Since the Centers for Disease Control and Prevention signed the Pfizer-BioNTech pediatric-size coronavirus vaccine — a low dose intended for ages 5 to 11 — in early November, Cedarhurst pediatrician Dr. Mitchell Weiler introduced the inoculations, vaccines, and asked his young patients to express their feelings about the shots by drawing and writing about them.
The New York State Department of Health has long suggested that those who receive the vaccination stay at the site for at least 15 minutes so they can be monitored for any side effects.
“I was thinking, what are we going to do with this room full of kids in the waiting area?” recalls Weiler, who spent the last 17 years of his 40-year career in a practice on Carman Avenue in Cedarhurst, after a decade in Woodmere.
To keep the kids occupied during the post-vaccination wait, Weiler started giving them a prompt, which can be written on blue paper and taped to a wall in the reception area. It says, “Take a picture and tell us why you want a Covid vaccine.”

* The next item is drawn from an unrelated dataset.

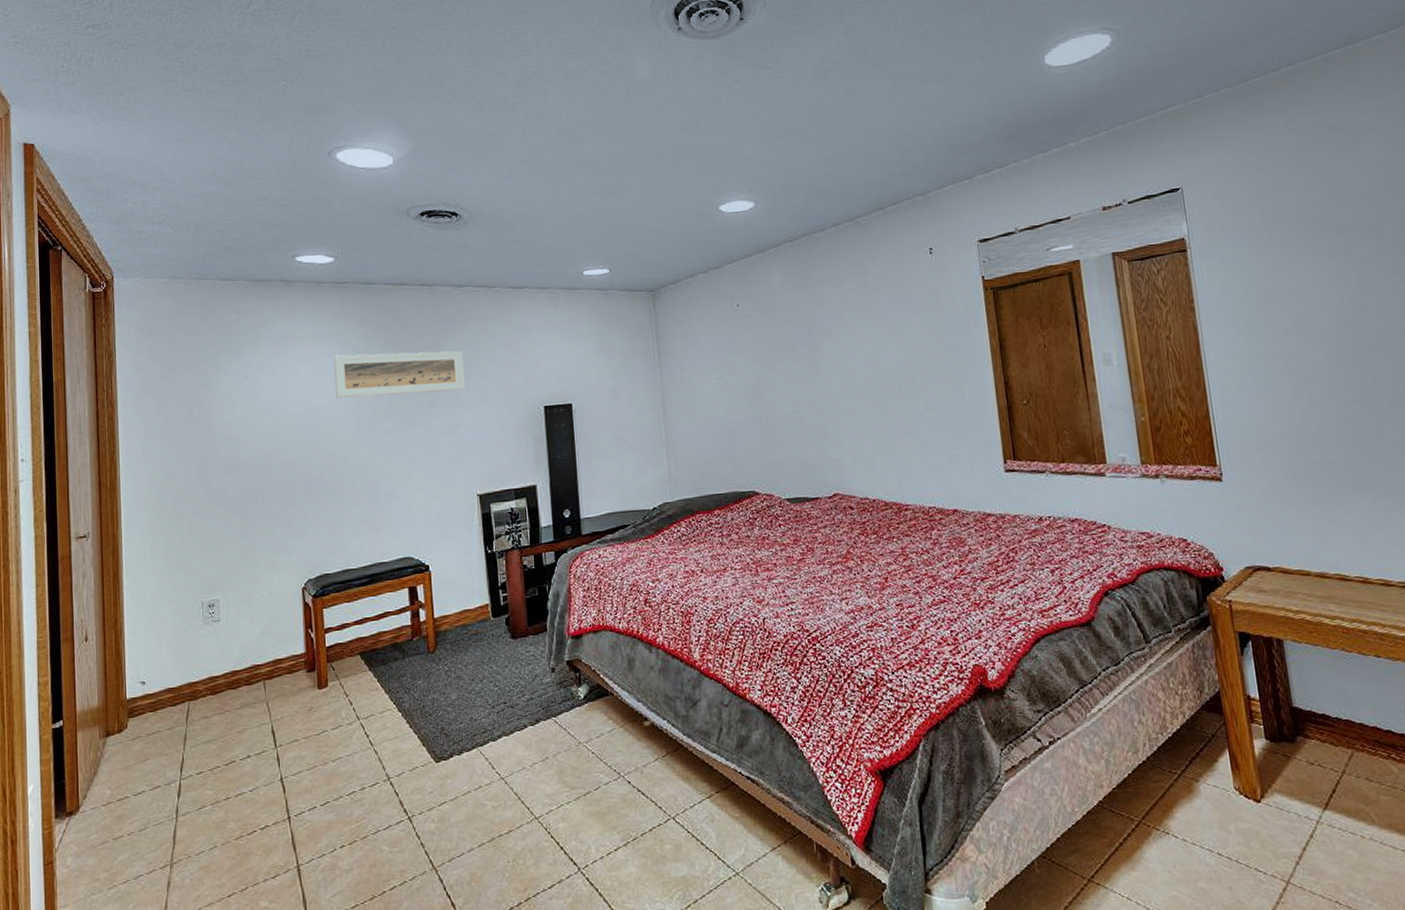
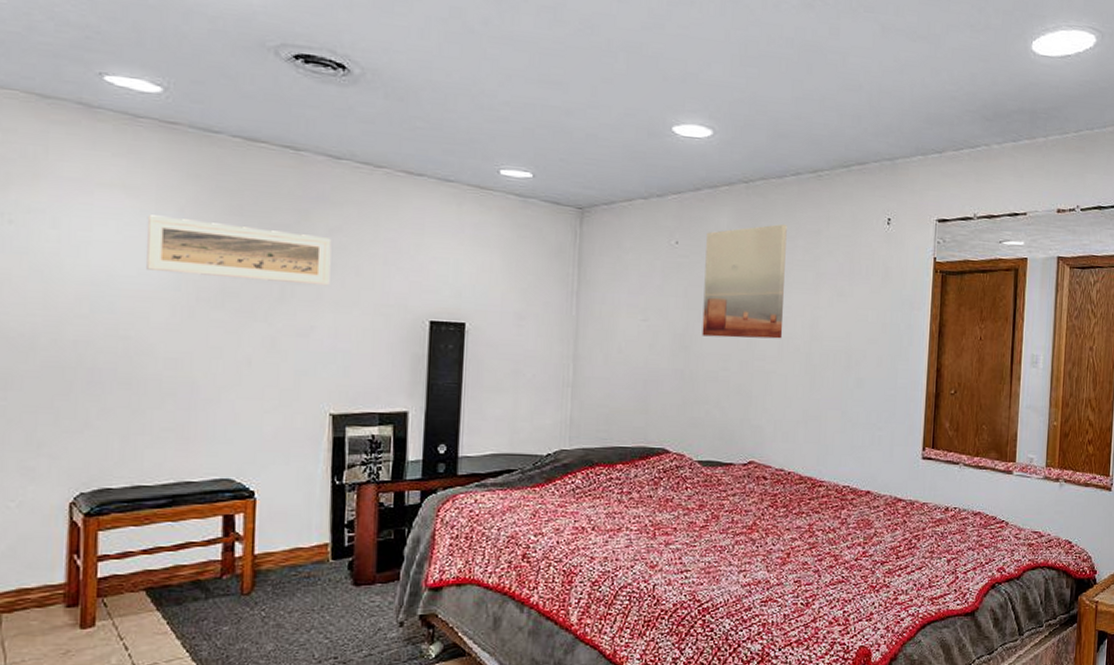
wall art: none [763,271,847,385] -> present [702,223,787,339]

Kids have mixed feelings before getting the shot, Weiler said. “Some are [scared], and some are very happy to get it,” he said, adding: “Most of them think they’re trying to protect themselves from Covid,” while others are “just kids who don’t want to be vaccinated, so they’re stripped. It’s a broad spectrum.”

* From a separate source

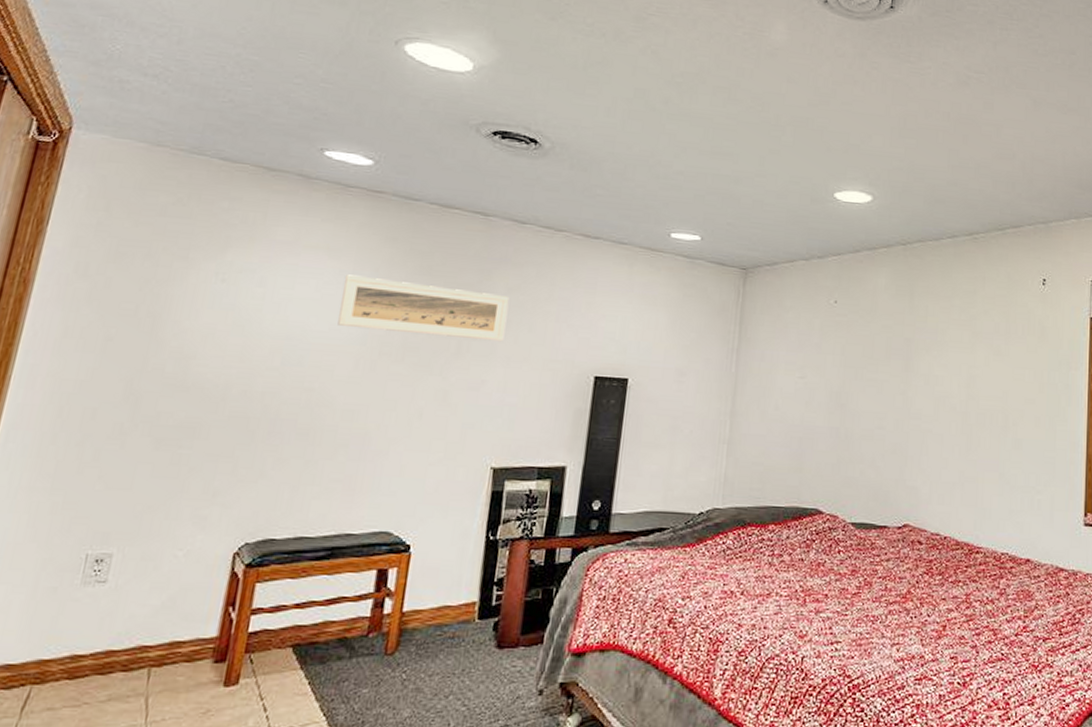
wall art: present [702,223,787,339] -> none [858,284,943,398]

Weiler thought it would be interesting to see what they thought by offering them crayons and paper afterwards. “It really gives the kids a chance to express themselves,” he said, and their parents “are also quite interested in seeing what the kids have to say, and they like to keep the kid entertained during the waiting period.”
As kids draw, “They’re very calm,” said Evelyn Canarte, one of Weiler’s medical assistants, “and I see them [had] lots of encouragement from their parents to take the picture.”
Every time Canarte brings a child back to the waiting room after their vaccination, they tell her they are “sure” that they have done something good for themselves and others, she said.
The pandemic has been traumatic for many children, Weiler said, so the availability of the immunizations for this population is making many children excited to get through the pandemic.
“It gives the children a lot of hope and confidence that the mask phase of Covid and the pandemic will be over soon,” said Tiffany Norwood, another medical assistant. “A lot of them do it because they want to be closer to their relatives.”
In recent weeks, Weiler has hung nearly 30 post-vaccination drawings on waiting room walls and is considering putting them together in a book.